The 2010 Forester has a roomy interior that's good enough for four full-size adults, with the capability to fit three across in back in a pinch. The backseat folds flat, and the Forester has a lower cargo floor than some of the other vehicles in this class, lending a roomier feel and easier loading.
Cars.com points out the upgraded finishes in the cabin, calling the interior quality “good, if occasionally inconsistent...If you like silver plastic, your day has come.” But they complain about the “large floor hump [that] crowds foot room,” while “the CR-V and RAV4 have virtually flat floors.”

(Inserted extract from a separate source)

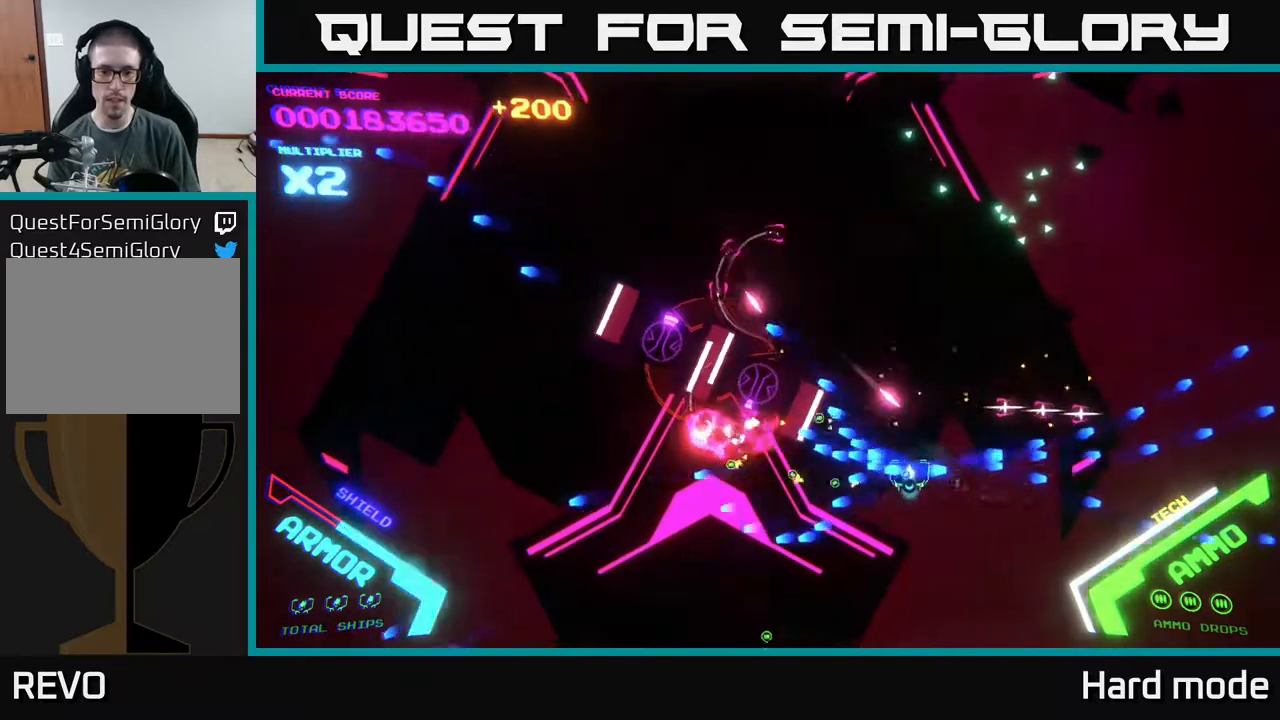
{"buttons": ["B"], "left_stick": "right", "events": [[500, "left_stick", "right"]]}
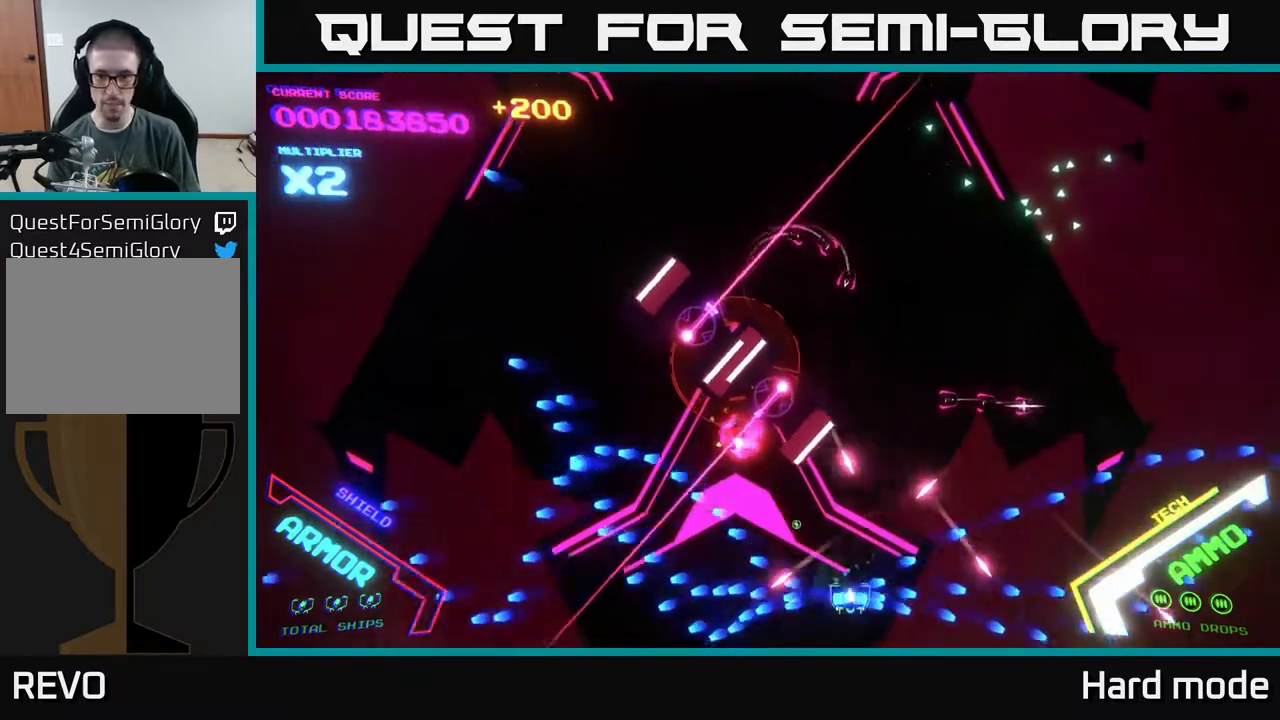
{"buttons": ["A"], "left_stick": "right", "events": [[83, "B", "up"], [267, "A", "down"], [367, "left_stick", "up-right"], [483, "left_stick", "right"]]}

Taking a closer look at its interior, most reviewers are happy with the amount of space. “Front-seat passengers enjoy plenty of leg- and headroom,” Edmunds.com reports, while “the rear seat has far more legroom as well, and the doors open to nearly 75 degrees.” Popular Mechanics disagrees with that number, saying that “the rear doors finally open a full 90 degrees.” They also note that a redesigned rear suspension setup “allows for a flatter cargo area” that can haul 4,590 granola bars—which TheCarConnection.com’s editors witnessed in person at a recent press event. “A side benefit from that new rear suspension is a smoother, more controlled ride,” Car and Driver adds.
One feature that most would miss brings one of the vehicle’s biggest benefits. First seen on the 2009 model, the 2010 Subaru Forester also gets side windows with their own frames. While this may appear insignificant, Road & Track observes that the 2010 Subaru Forester is “much quieter inside, thanks in part to door windows that now have their own outer frames.” Cars.com says, “It's not as quiet as a Honda CR-V, but it's a distinct improvement over the previous Forester,” while Automobile Magazine agrees that “the car seems a lot quieter on the freeway.”
Another plus: The Forester has 8.7 inches of ground clearance—especially useful for negotiating deep snow or climbing up a modest trail to a camping spot.